4/8/16

MICROBE ET GASOIL - REVIEW


Taking another break from Hollywood filmmaking, director Michel Gondry follows Mood Indigo with Microbe Et Gasoil (Microbe & Gasoline), a coming-of-age story about two young boys building a makeshift car of sorts and travelling around France.

Newcomers Ange Dargent and Théophile Baquet play the titular leads and the playful friendship their characters form is both real and touching. You're never quite sure where the film is going and, while it could have easily developed into a love story, it instead reveals itself to simply be a film about rebellion and growing-up. Gondry takes a step back this time and doesn't add in his own brand of surreal storytelling and practical effects. The only unusual part of the film being the house/car the teenagers drive throughout. Microbe Et Gasoil taps into a specific feeling most of us can probably relate to, that is the reluctance to be different, to grow-up and the dream of one day just setting off on an adventure with no plans of coming back.

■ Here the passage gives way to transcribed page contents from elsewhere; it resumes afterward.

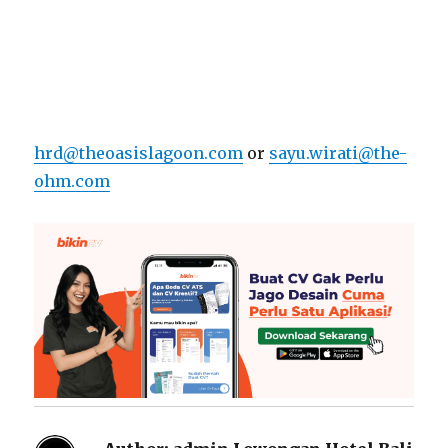
hrd@theoasislagoon.com
or
sayu.wirati@the-
ohm.com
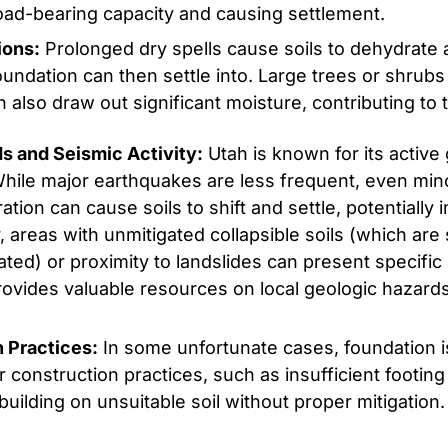
load-bearing capacity and causing settlement.
ions:
Prolonged dry spells cause soils to dehydrate 
oundation can then settle into. Large trees or shrubs
 also draw out significant moisture, contributing to t
ds and Seismic Activity:
Utah is known for its active 
While major earthquakes are less frequent, even min
tion can cause soils to shift and settle, potentially
ly, areas with unmitigated collapsible soils (which ar
ted) or proximity to landslides can present specific 
ovides valuable resources on local geologic hazards
n Practices:
In some unfortunate cases, foundation 
 construction practices, such as insufficient footin
building on unsuitable soil without proper mitigation.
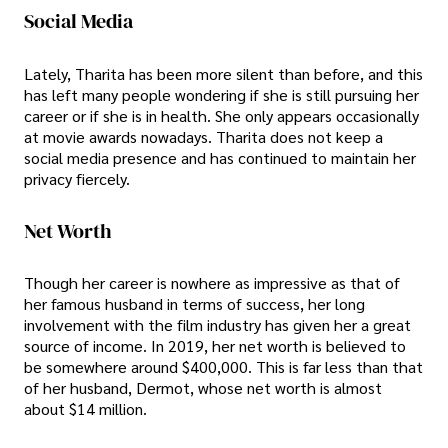
Social Media
Lately, Tharita has been more silent than before, and this
has left many people wondering if she is still pursuing her
career or if she is in health. She only appears occasionally
at movie awards nowadays. Tharita does not keep a
social media presence and has continued to maintain her
privacy fiercely.
Net Worth
Though her career is nowhere as impressive as that of
her famous husband in terms of success, her long
involvement with the film industry has given her a great
source of income. In 2019, her net worth is believed to
be somewhere around $400,000. This is far less than that
of her husband, Dermot, whose net worth is almost
about $14 million.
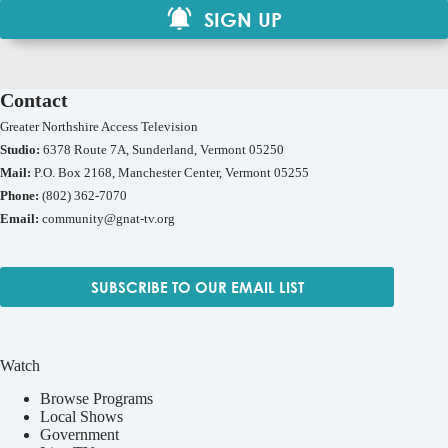
SIGN UP
Contact
Greater Northshire Access Television
Studio:
6378 Route 7A, Sunderland, Vermont 05250
Mail:
P.O. Box 2168, Manchester Center, Vermont 05255
Phone:
(802) 362-7070
Email:
community@gnat-tv.org
SUBSCRIBE TO OUR EMAIL LIST
Watch
Browse Programs
Local Shows
Government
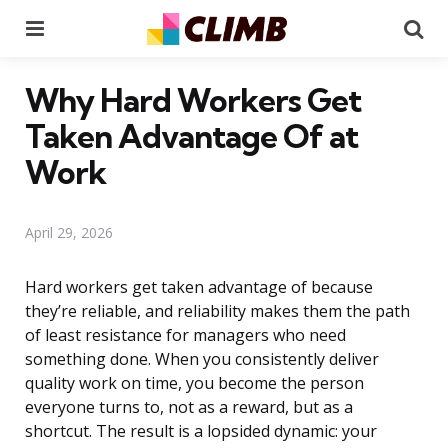
Menu
Se
Why Hard Workers Get
Taken Advantage Of at
Work
April 29, 2026
Hard workers get taken advantage of because
they’re reliable, and reliability makes them the path
of least resistance for managers who need
something done. When you consistently deliver
quality work on time, you become the person
everyone turns to, not as a reward, but as a
shortcut. The result is a lopsided dynamic: your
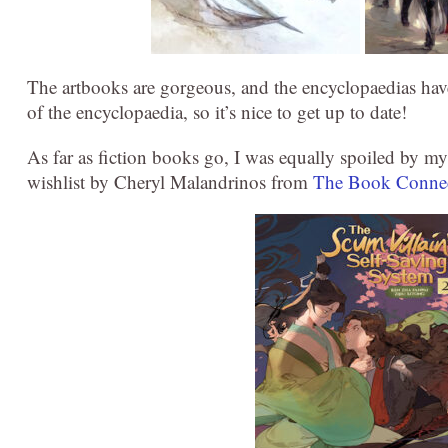
The artbooks are gorgeous, and the encyclopaedias have
of the encyclopaedia, so it’s nice to get up to date!
As far as fiction books go, I was equally spoiled by m
wishlist by Cheryl Malandrinos from
The Book Conne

The script tries a little too hard at times to give the actors something whimsical to say, which can be distracting early on but as the story gets truly underway, it focuses more on developing its characters and giving them interesting things to do. In their travels, the kids encounter bullies, a well-meaning yet strange dentist, they enter a drawing contest, get into an argument and finally make their way back home. Unfortunately, as soon as they return, reality catches up with them in a big way and the film leads us to a bittersweet conclusion. This makes it all worth it as Gondry once again pinpoints the heart of a story only to break it thereby giving it the weight it deserves.

If you're expecting a Michel Gondry film with all the bells and whistles then you might have to wait for his next one: Microbe Et Gasoil is a very French little film with two teenagers as the leads (Audrey Tautou has a small role) so it demands some patience.

That said, it's a heartfelt tale told really well and, ultimately, it's sweet and sad enough to make it worth a watch.